Kucinich was excluded from Texas Democratic Primary because he refused to sign a so-called "loyalty oath," which required the signers to "fully support the Democratic nominee for president, whoever that shall be." Kucinich lost his federal suit to be included on the ballot. Kucinich appealed the decision to the United States Supreme Court, which denied his emergency motion for injunction appeal. Kucinich was not included on the ballot.

==Withdrawal from race==
On January 24, 2008, Dennis Kucinich dropped his presidential bid.

==Endorsements of other candidates==
Kucinich suggested Ron Paul as his choice running mate in November 2007. In a January 1, 2008, press release Kucinich asked his Iowa supporters to make Barack Obama their second choice as he endorsed Obama.

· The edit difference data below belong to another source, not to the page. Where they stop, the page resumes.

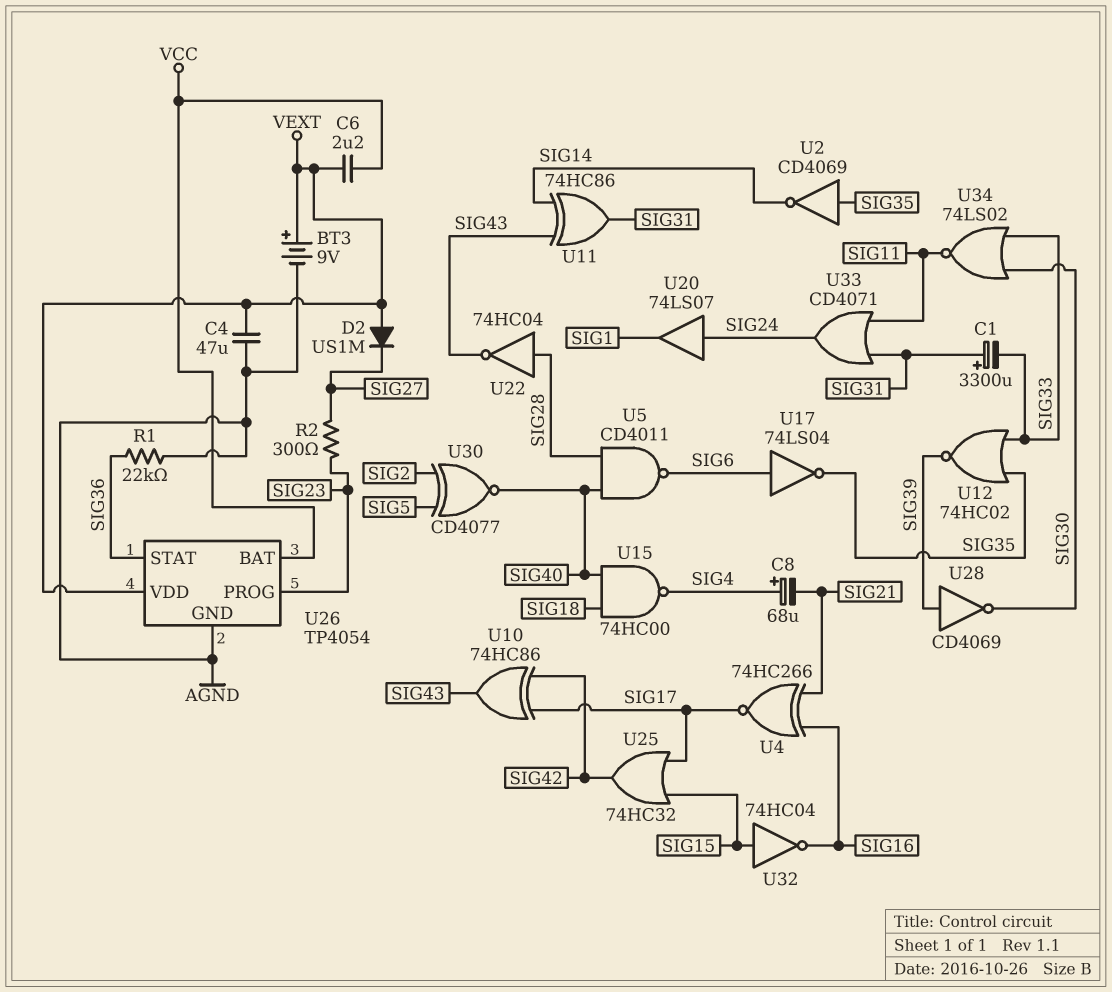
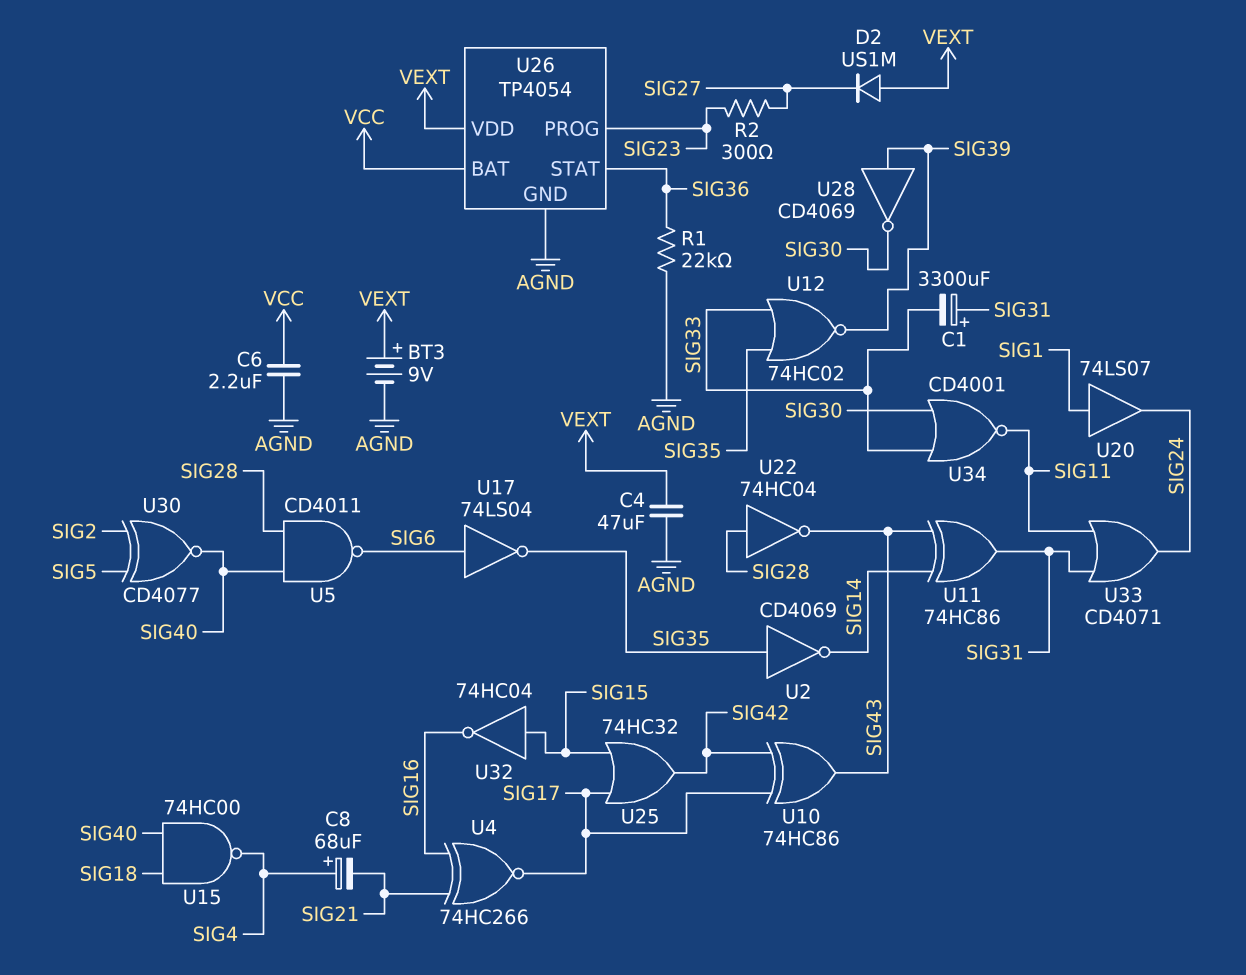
C6: 2.2uF (VCC, VEXT) -> 2.2uF (AGND, VCC)
U20: buffer 74LS07 (in SIG24, out SIG1) -> buffer 74LS07 (in SIG1, out SIG24)
U34: NOR 74LS02 (in SIG30, in SIG33, out SIG11) -> NOR CD4001 (in SIG30, in SIG33, out SIG11)

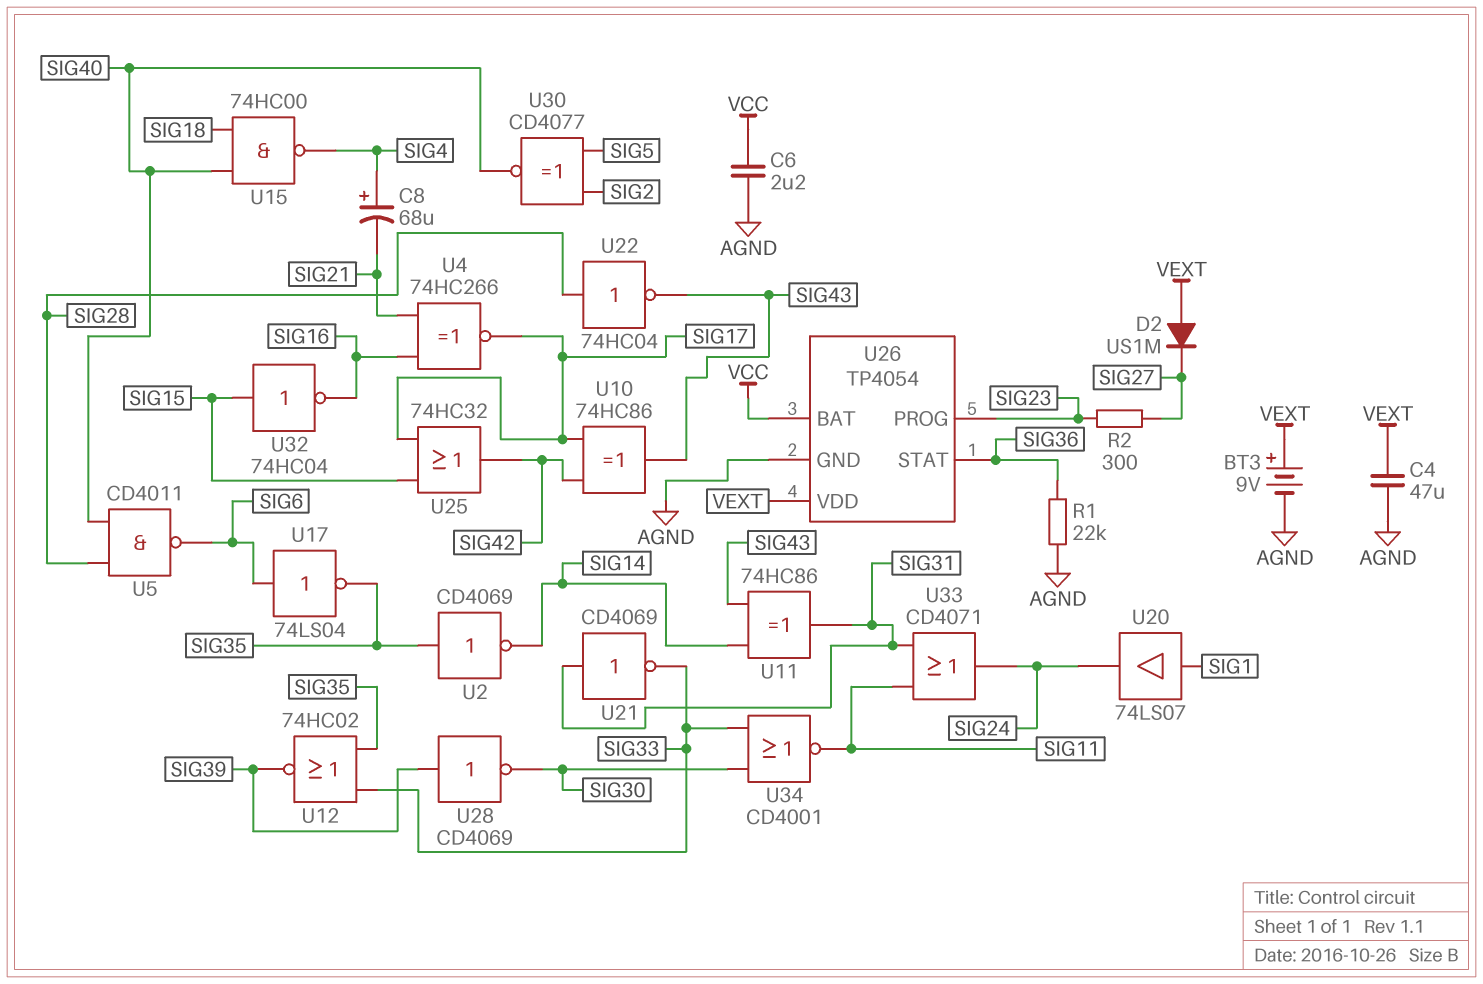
C1: 3300uF (plus SIG31, minus SIG33) -> none
U21: none -> NOT CD4069 (in SIG31, out SIG33)

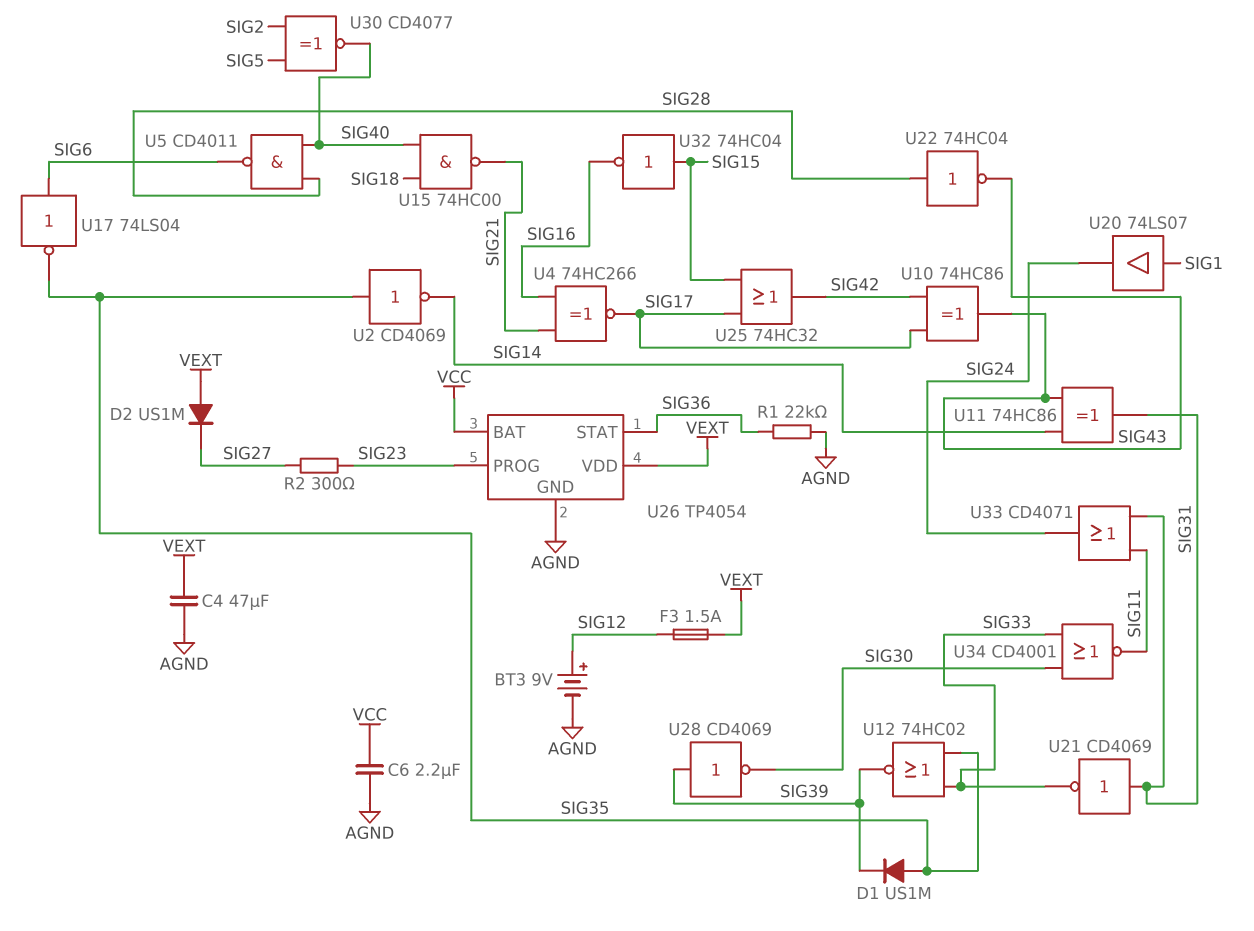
BT3: 9V (plus VEXT, minus AGND) -> 9V (plus SIG12, minus AGND)
C8: 68uF (plus SIG4, minus SIG21) -> none
D1: none -> diode US1M (A SIG35, K SIG39)
F3: none -> 1.5A (SIG12, VEXT)
U15: NAND 74HC00 (in SIG18, in SIG40, out SIG4) -> NAND 74HC00 (in SIG18, in SIG40, out SIG21)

On August 26, 2008, at the 2008 Democratic National Convention, Kucinich gave a spirited speech structured around the refrain "Wake up America!" The speech levies trenchant criticism of the perceived abuses of power of the George W. Bush administration, attacks the corporate control of the American political and economic systems, and rallies for a program of universal health coverage, universal higher education, tax reform, trade policy reform, energy regulation, civil liberties and de-militarization. At the end of the speech, Kucinich reiterates his endorsement for Barack Obama and Joe Biden for president and vice-president. His words electrified the audience who began delivering a standing ovation midway through the speech and continued cheering past its closure.

==Delegate count==

2008 Democratic presidential primaries delegate count As of June 10, 2008
| Candidate | Actual pledged delegates^{1} (3,253 of 3,909 total) | Predicted pledged delegates^{2} (3,409 of 3,909 total) | Estimated superdelegates^{2} (694 of 825 total) | Estimated total delegates^{2} (4,103 of 4,934 total; 2,118 needed to win) |
| Barack Obama | 1,661 | 1,763 | 438 | 2,201 |
| Hillary Clinton | 1,592 | 1,640 | 256 | 1,896 |
| John Edwards | – | 6 | – | 6 |
| Color key | 1st place Candidate has withdrawn his/her campaign |  |  |  |
Sources: ^{1} "Primary Season Election Results". The New York Times. June 26, 2008. Archived from the original on June 26, 2008. ^{2} "Election Center 2008 Primaries and Caucuses: Results: Democratic Scorecard". CNN. August 20, 2008. Retrieved December 16, 2013.